_WHAT YOU ARE ASKED TO DO:_
Bring together all lines from the listing below that contain the string "Right".

_DATASET CONTENT:_
╔══

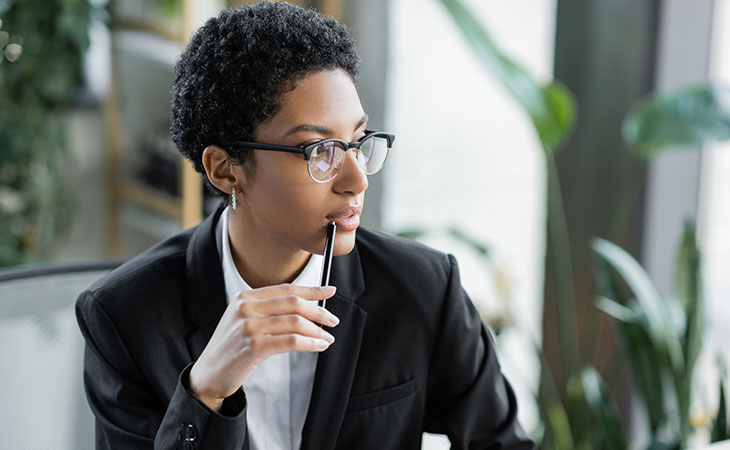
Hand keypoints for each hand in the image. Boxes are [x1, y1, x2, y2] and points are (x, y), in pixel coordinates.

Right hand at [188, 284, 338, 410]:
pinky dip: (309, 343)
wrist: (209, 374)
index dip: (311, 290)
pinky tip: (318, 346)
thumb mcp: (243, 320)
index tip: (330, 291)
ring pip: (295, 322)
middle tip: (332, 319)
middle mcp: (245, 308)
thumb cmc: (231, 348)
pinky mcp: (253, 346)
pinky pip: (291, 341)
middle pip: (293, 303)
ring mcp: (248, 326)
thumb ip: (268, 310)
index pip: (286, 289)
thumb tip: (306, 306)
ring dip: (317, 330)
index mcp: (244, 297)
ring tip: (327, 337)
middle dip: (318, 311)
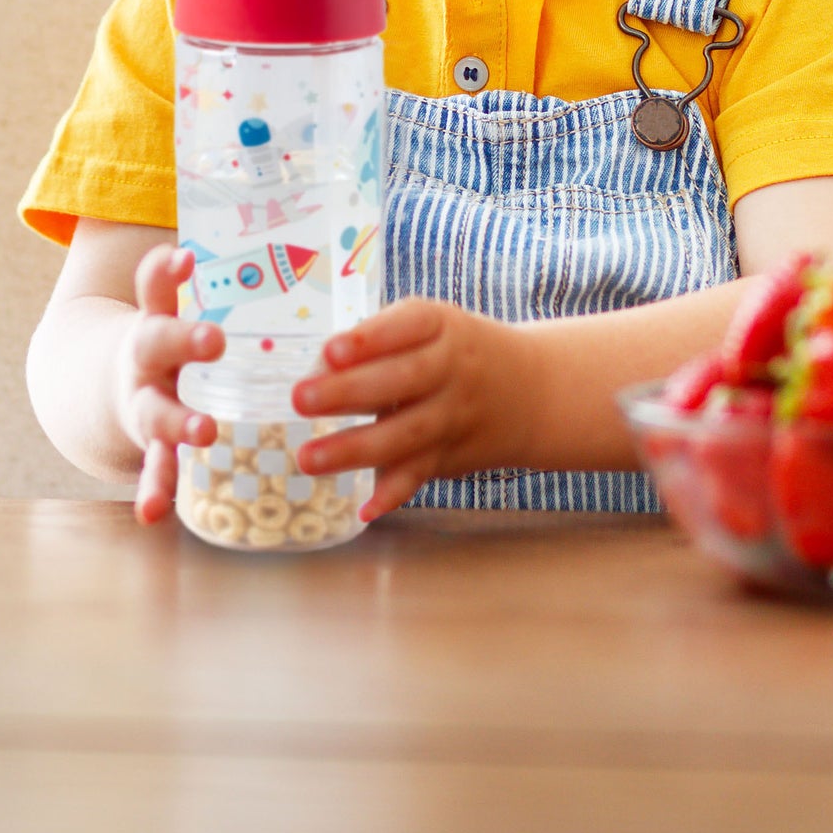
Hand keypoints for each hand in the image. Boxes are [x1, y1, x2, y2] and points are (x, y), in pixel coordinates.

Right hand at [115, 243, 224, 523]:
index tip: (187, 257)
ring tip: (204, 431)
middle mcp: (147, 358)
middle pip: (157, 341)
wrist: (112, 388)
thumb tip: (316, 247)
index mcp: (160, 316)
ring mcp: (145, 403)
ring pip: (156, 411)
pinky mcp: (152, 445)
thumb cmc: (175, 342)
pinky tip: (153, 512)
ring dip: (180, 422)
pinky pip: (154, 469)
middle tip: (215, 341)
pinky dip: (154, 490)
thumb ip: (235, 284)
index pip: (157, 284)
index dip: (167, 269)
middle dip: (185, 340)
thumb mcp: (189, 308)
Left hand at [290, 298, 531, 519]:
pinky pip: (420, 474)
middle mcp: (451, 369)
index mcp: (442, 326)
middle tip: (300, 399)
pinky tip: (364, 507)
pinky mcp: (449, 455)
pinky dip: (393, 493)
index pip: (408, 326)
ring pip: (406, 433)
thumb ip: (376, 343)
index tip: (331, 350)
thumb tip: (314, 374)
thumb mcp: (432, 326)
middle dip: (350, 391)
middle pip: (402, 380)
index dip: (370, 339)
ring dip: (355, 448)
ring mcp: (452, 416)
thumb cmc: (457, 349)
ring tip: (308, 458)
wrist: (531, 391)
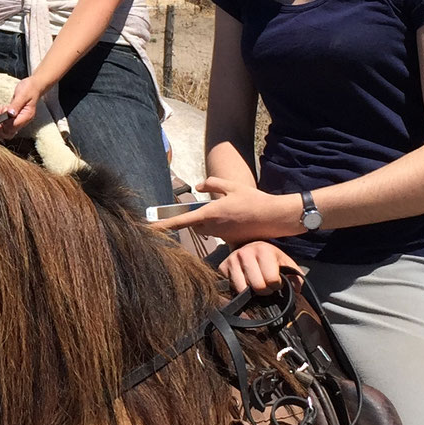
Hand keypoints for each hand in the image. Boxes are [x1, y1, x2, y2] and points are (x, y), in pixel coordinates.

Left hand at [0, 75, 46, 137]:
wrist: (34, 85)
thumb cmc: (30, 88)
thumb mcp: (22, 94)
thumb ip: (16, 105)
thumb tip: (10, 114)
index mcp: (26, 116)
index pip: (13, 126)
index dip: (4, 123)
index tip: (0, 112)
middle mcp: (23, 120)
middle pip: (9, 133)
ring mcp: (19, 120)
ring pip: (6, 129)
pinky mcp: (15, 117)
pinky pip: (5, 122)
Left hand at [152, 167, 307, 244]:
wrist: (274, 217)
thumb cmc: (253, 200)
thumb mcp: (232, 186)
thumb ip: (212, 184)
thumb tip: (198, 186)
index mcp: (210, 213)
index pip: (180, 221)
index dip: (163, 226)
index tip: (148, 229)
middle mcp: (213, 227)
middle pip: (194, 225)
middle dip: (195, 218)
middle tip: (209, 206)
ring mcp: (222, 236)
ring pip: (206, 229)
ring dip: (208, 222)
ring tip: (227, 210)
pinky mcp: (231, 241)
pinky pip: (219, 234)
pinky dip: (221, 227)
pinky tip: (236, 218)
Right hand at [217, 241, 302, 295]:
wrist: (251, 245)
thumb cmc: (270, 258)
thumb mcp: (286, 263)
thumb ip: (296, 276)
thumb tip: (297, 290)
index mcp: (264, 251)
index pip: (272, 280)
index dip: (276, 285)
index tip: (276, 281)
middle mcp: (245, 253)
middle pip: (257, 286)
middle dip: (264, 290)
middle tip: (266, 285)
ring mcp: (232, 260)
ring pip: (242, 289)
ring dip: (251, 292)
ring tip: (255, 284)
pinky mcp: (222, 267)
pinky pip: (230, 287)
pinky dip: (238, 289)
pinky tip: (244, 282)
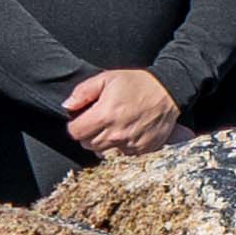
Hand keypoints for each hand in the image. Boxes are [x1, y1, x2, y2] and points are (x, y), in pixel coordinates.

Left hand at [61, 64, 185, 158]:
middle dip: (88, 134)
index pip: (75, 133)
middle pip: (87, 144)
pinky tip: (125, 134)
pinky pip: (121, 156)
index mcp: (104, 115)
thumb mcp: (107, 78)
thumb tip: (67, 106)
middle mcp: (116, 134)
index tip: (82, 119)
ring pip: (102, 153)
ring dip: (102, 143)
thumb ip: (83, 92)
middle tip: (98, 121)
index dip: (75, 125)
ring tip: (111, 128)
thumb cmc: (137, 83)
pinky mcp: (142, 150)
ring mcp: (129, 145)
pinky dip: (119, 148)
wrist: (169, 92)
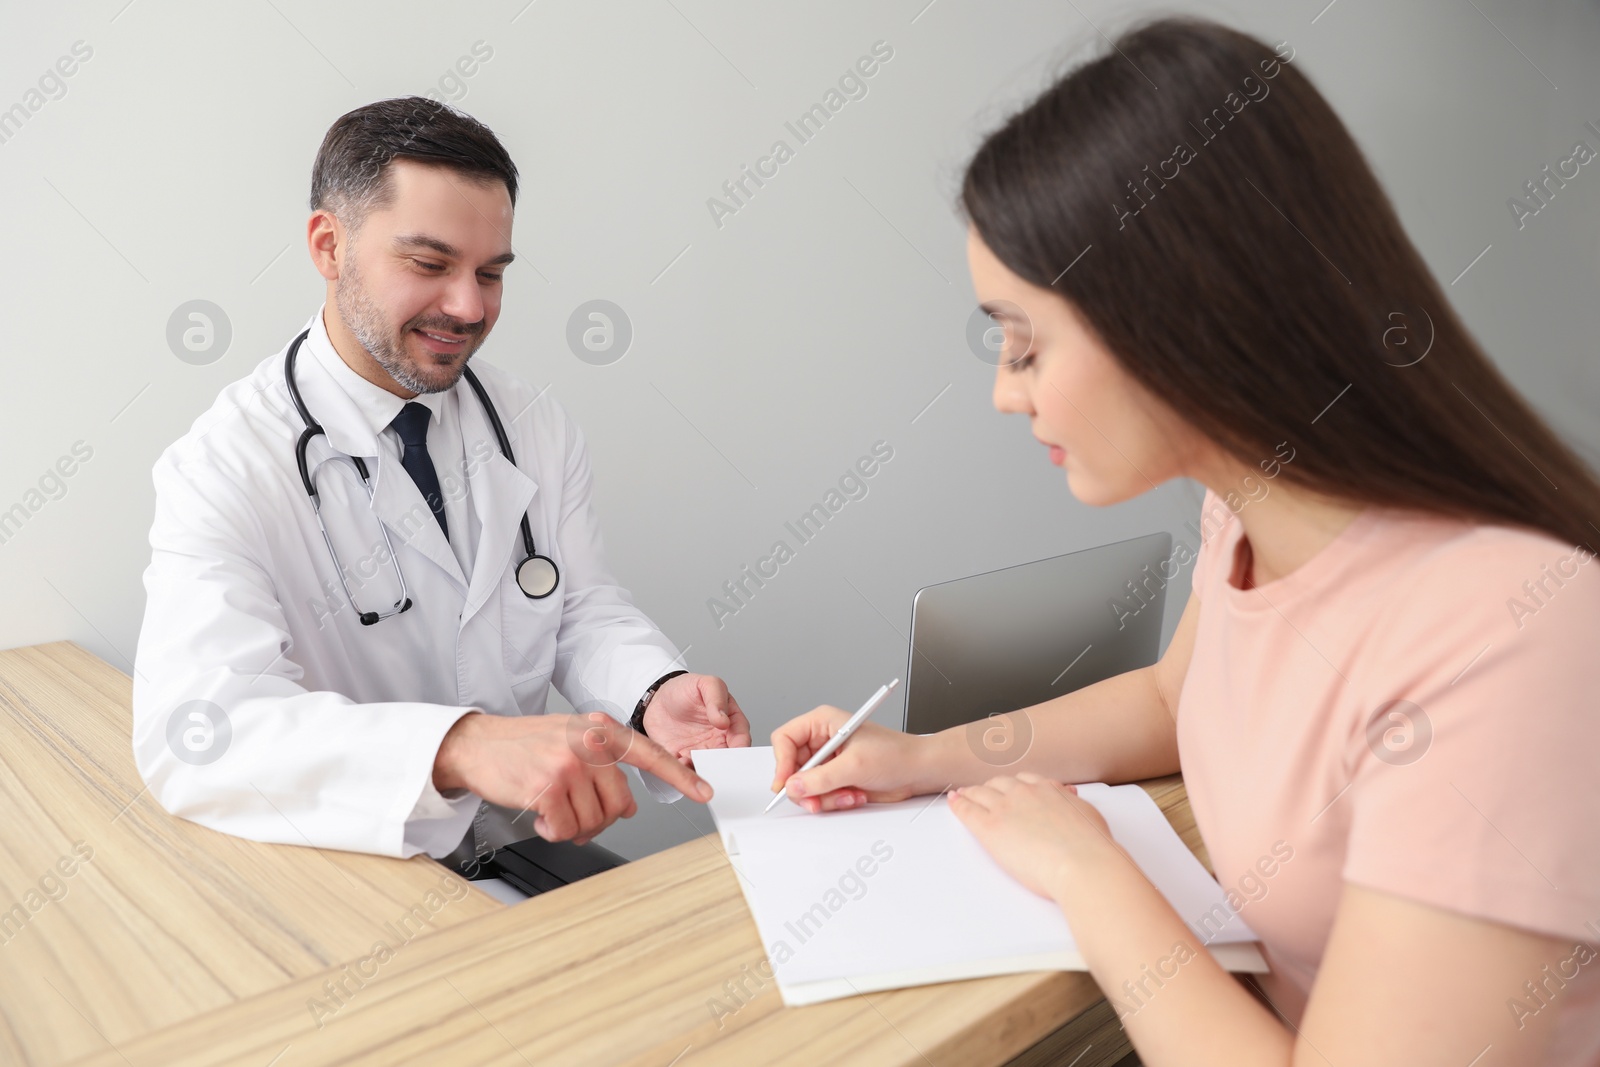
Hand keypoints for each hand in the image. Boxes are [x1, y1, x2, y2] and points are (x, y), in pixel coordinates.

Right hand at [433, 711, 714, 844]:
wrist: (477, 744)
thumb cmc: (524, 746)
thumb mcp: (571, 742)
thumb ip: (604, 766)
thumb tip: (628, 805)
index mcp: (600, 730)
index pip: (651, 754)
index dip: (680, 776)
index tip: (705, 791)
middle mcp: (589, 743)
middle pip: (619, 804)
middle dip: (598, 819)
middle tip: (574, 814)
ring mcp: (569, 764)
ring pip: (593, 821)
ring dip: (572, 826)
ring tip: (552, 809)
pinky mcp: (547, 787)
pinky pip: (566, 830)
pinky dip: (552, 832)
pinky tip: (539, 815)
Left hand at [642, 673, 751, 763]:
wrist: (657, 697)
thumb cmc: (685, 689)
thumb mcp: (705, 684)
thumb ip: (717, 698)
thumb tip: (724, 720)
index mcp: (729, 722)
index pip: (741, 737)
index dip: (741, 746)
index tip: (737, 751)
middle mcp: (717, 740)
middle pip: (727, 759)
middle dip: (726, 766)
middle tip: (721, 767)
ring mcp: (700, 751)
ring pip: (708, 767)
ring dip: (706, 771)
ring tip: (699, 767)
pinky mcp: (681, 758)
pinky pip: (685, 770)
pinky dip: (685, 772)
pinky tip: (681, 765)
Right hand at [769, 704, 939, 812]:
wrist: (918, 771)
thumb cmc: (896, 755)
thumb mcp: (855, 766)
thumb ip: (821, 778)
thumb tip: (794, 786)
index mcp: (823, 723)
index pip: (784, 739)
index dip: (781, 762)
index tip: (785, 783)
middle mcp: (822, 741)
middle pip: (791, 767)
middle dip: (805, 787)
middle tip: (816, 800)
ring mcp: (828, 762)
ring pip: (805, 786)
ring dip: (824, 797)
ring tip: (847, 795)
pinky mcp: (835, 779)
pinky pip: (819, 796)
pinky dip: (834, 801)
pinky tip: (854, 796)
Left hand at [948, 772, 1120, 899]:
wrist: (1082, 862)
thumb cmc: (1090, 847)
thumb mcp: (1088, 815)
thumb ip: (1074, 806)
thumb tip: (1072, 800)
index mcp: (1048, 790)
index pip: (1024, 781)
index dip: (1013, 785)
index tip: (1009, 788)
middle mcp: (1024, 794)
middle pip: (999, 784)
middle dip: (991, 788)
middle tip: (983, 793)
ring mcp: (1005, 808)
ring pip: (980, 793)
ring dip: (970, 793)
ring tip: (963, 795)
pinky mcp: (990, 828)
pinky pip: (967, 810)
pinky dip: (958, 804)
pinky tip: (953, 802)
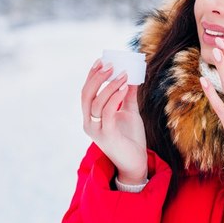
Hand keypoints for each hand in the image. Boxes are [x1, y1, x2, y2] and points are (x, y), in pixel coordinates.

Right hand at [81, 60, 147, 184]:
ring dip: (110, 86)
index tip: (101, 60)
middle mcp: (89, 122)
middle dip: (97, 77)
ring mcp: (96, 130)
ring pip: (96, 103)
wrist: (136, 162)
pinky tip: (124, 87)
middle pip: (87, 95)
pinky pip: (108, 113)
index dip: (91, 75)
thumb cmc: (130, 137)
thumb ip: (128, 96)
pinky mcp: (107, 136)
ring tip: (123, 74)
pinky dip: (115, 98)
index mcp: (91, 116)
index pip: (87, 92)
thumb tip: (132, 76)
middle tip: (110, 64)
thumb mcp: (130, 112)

╚══

_ANSWER BOX:_
Right hand at [188, 284, 338, 410]:
Right hand at [115, 243, 224, 523]:
Right hand at [217, 241, 302, 295]:
Right hand at [433, 711, 714, 844]:
Right hand at [769, 704, 939, 812]:
Right hand at [81, 60, 147, 184]:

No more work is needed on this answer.